CHAPITRE I
DECENTRAGE ET RECENTRAGE PRESIDENTIELS DANS
LE SYSTEME ETATIQUE CAMEROUNAIS
« Le président de la République du
Cameroun, bien que jouissant d'une importante marge de manoeuvre, est pris
dans un réseau d'interdépendances».59
Luc SINDJOUN
L'hégémonie présidentielle a
été contestée au Cameroun entre 1982 et 1984; ce qui ne
devait être qu'une transition néopatrimoniale est devenu une
transition chaotique. Avant 1982, la prédominance présidentielle
dans le système politique n'avait pas été
contestée. Or le retrait du président Ahmadou AHIDJO, puis son
désir de maintenir le nouveau président sous sa tutelle,
entraîne la crise de succession entre l'ex-président de la
République et le nouveau. Cette crise se manifeste par la structure
bicéphale du pouvoir, avec d'un côté, le président
du parti-État UNC; de l'autre le président de la
République, vice-président de l'UNC. La tentative de coup
d'État d'avril 1984 constitue une conjoncture critique qui a
entraîné une transition chaotique. Cette crise, qui a mis à
épreuve la fonction présidentielle, a paradoxalement
été le moment privilégié où elle a
démontré sa supériorité. Finalement, l'institution
présidentielle s'en sort avec une influence plus notable dans le champ
étatique et politique. En réalité, s'il est vrai que la
domination présidentielle dans le système étatique est
inhérente au système de domination politique; s'il est vrai qu'il
faut penser l'hégémonie présidentielle en termes de «
formation dirigeante », d'«alliance entre les dominants » et de
« noblesse d'État »; l'étude du système actuel
ne peut faire l'impasse sur l'anthropomorphisme étatique et la
personnification du pouvoir.
En vérité, l'évocation des concepts
« formation dirigeante », « réseau
d'interdépendance », « président qui n'a pas les mains
libres » participe d'une stratégie de déresponsabilisation
présidentielle et de perpétuation du pouvoir. Les
mécanismes de discrédit des collaborateurs, des opposants et des
concurrents éventuels permettent de s'affirmer aux yeux de la nation
comme le moins coupable : le moindre mal.

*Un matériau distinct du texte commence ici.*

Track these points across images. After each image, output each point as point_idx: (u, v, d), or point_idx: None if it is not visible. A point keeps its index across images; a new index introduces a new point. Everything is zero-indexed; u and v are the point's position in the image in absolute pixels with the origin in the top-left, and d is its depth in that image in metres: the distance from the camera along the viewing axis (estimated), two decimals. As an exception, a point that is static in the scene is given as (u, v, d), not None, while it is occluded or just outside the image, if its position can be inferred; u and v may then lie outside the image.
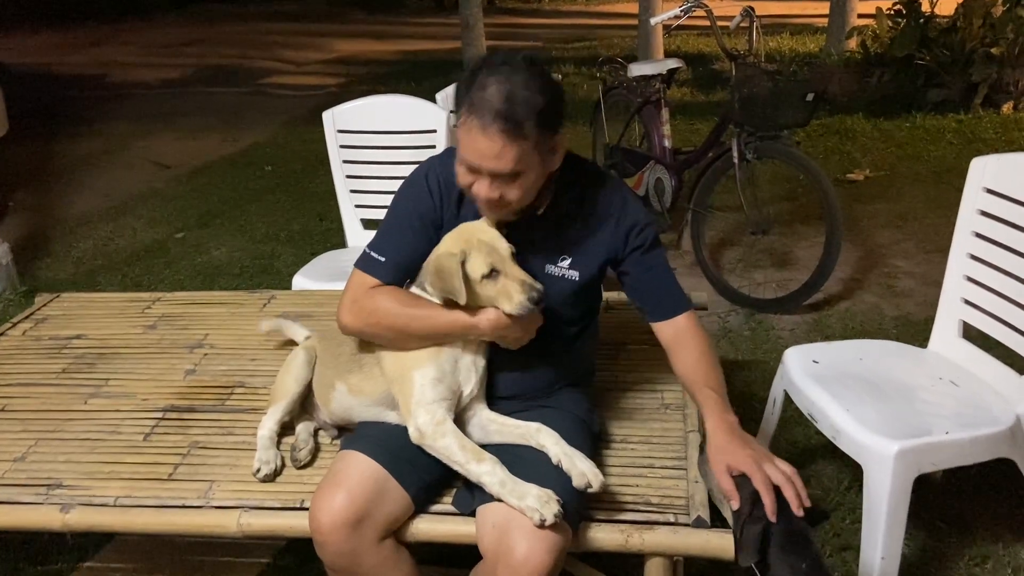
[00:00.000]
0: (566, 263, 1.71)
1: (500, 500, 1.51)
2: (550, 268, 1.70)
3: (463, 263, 1.56)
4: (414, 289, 1.69)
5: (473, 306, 1.60)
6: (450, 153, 1.72)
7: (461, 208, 1.70)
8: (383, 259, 1.69)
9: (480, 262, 1.57)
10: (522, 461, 1.58)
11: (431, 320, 1.63)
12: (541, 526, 1.46)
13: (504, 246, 1.59)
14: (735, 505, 1.52)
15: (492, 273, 1.57)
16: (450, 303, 1.61)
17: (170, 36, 13.76)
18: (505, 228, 1.65)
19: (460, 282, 1.55)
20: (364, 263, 1.71)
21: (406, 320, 1.64)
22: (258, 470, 1.76)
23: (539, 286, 1.56)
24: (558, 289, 1.70)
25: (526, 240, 1.66)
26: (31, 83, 9.97)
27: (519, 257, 1.62)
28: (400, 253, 1.67)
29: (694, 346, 1.74)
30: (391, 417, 1.73)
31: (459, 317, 1.61)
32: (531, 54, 1.56)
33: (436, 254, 1.62)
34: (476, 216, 1.67)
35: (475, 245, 1.58)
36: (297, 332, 2.19)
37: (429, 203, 1.69)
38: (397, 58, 10.86)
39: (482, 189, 1.54)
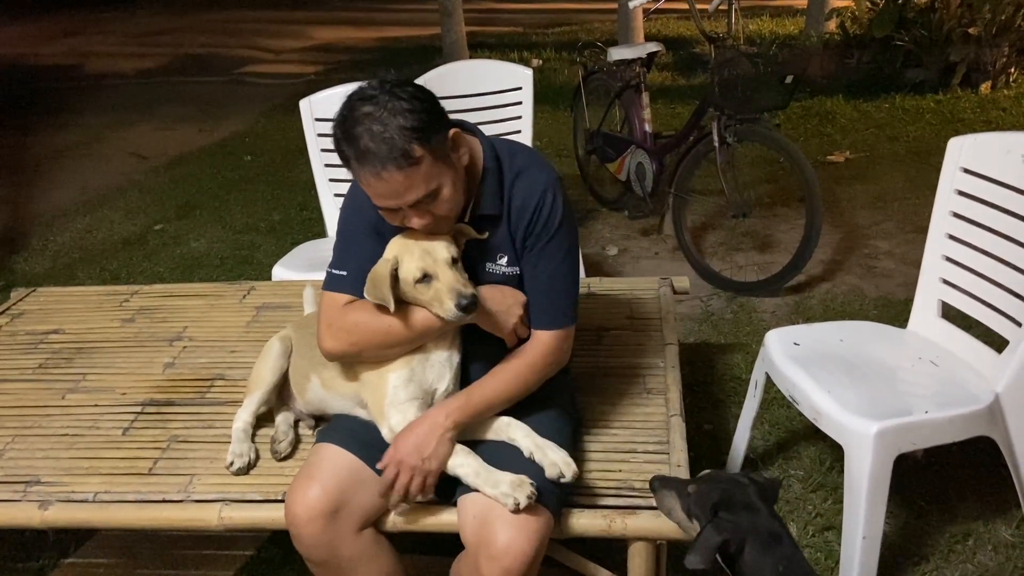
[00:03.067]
0: (504, 260, 1.67)
1: (476, 490, 1.51)
2: (490, 267, 1.68)
3: (396, 269, 1.55)
4: None
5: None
6: None
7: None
8: (345, 273, 1.67)
9: (412, 267, 1.54)
10: (500, 454, 1.58)
11: (410, 321, 1.60)
12: (516, 511, 1.46)
13: (443, 251, 1.55)
14: (380, 491, 1.54)
15: (425, 278, 1.54)
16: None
17: (147, 25, 13.59)
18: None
19: (388, 289, 1.52)
20: (329, 283, 1.69)
21: (386, 327, 1.60)
22: (231, 463, 1.75)
23: (469, 292, 1.52)
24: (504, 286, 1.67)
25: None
26: (5, 75, 9.82)
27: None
28: (360, 264, 1.63)
29: (522, 358, 1.65)
30: (363, 414, 1.72)
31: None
32: (383, 79, 1.53)
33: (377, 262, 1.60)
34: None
35: (410, 249, 1.56)
36: (307, 305, 2.17)
37: (373, 211, 1.65)
38: (376, 45, 10.77)
39: (413, 220, 1.53)
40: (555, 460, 1.54)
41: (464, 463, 1.54)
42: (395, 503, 1.58)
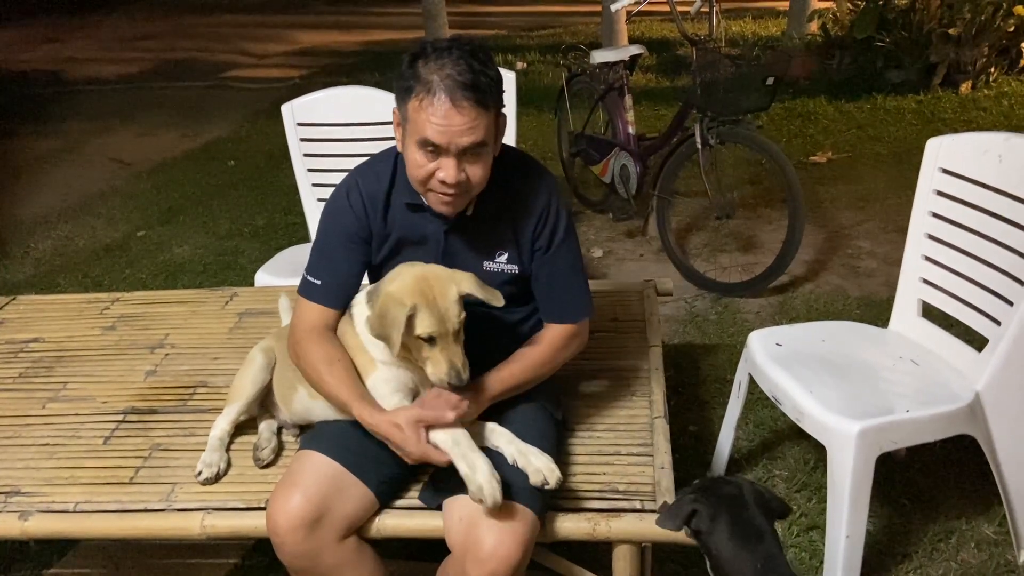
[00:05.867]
0: (503, 258, 1.70)
1: (462, 493, 1.50)
2: (488, 264, 1.69)
3: (411, 316, 1.51)
4: (357, 317, 1.67)
5: (401, 362, 1.60)
6: (371, 164, 1.72)
7: (388, 219, 1.69)
8: (319, 282, 1.69)
9: (426, 325, 1.51)
10: None
11: (336, 397, 1.62)
12: (478, 502, 1.47)
13: (455, 317, 1.53)
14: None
15: (431, 339, 1.53)
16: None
17: (128, 30, 13.48)
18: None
19: (399, 336, 1.49)
20: (303, 288, 1.72)
21: (318, 382, 1.66)
22: (199, 472, 1.74)
23: (465, 375, 1.52)
24: (499, 283, 1.69)
25: (460, 240, 1.66)
26: (-16, 82, 9.73)
27: (455, 257, 1.65)
28: (334, 275, 1.67)
29: (540, 347, 1.72)
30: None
31: (358, 411, 1.58)
32: (468, 38, 1.57)
33: (387, 292, 1.55)
34: (404, 225, 1.67)
35: (430, 304, 1.51)
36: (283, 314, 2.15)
37: (353, 221, 1.68)
38: (360, 48, 10.74)
39: (449, 171, 1.52)
40: (539, 467, 1.54)
41: (447, 433, 1.53)
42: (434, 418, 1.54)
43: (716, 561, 1.41)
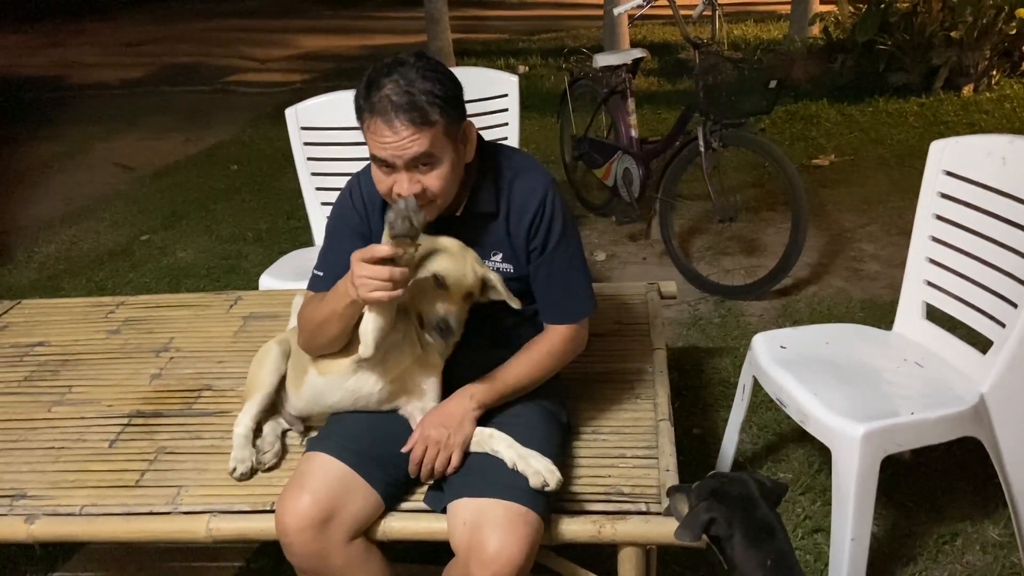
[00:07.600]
0: (499, 257, 1.72)
1: (468, 496, 1.50)
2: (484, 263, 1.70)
3: (435, 252, 1.58)
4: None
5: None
6: (369, 166, 1.73)
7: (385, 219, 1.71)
8: (321, 274, 1.73)
9: (444, 266, 1.58)
10: (484, 465, 1.59)
11: (329, 311, 1.60)
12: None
13: (470, 282, 1.61)
14: (410, 470, 1.63)
15: (441, 282, 1.57)
16: None
17: (131, 35, 13.52)
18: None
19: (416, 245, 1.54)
20: (310, 282, 1.76)
21: (314, 310, 1.66)
22: (234, 469, 1.75)
23: (457, 332, 1.60)
24: None
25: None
26: (-11, 86, 9.76)
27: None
28: (336, 267, 1.68)
29: (543, 346, 1.75)
30: (365, 385, 1.69)
31: (343, 288, 1.55)
32: (420, 51, 1.59)
33: (430, 237, 1.62)
34: None
35: (456, 258, 1.60)
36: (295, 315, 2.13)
37: (355, 217, 1.73)
38: (362, 53, 10.75)
39: (403, 185, 1.55)
40: (539, 469, 1.54)
41: (500, 438, 1.60)
42: (425, 478, 1.63)
43: (730, 561, 1.42)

59 SINDJOUN Luc, op. cit., 1996, p. 2.
SECTION I LA TRANSITION CHAOTIQUE DE 1982 A
1984 OU LE DECENTRAGE PRESIDENTIEL
La transition de 1982 à 1984 a été
déstabilisatrice pour le pouvoir présidentiel. Elle l'a surtout
été parce que l'adversaire du président de la
république n'était ni un rebelle, ni un maquisard. Au contraire,
c'était le «père de la nation», celui à qui Paul
BIYA doit toute sa carrière politique, jusqu'à son adoubement
comme président de la République. Comment était-il
possible d'expliquer à la nation que celui qui jusqu'alors fut le
bâtisseur infatigable était devenu un subversif. Cette situation a
été rendue particulièrement difficile parce que le
président AHIDJO restait le président de l'Union Nationale
Camerounaise, le parti-État, au sein duquel le président Paul
BIYA n'était que le deuxième vice-président. La
déstabilisation présidentielle se caractérise en premier
lieu par la structure du pouvoir bicéphale. La tentative de coup
d'État de 1984 est le deuxième moment de la
déstabilisation présidentielle.
I- La structure du pouvoir bicéphale
Le bicéphalisme se caractérise au Cameroun par
la présence de deux présidents : le président de la
République et le président de l'UNC. Il constitue un moment
privilégié du décentrage dans la mesure où il donne
lieu à une mise en concurrence du président de la
République et du président de l'UNC pour le contrôle des
ressources de l'État. Cet épisode concurrentiel s'achève
par la rupture entre les deux présidents le 22 août 1983.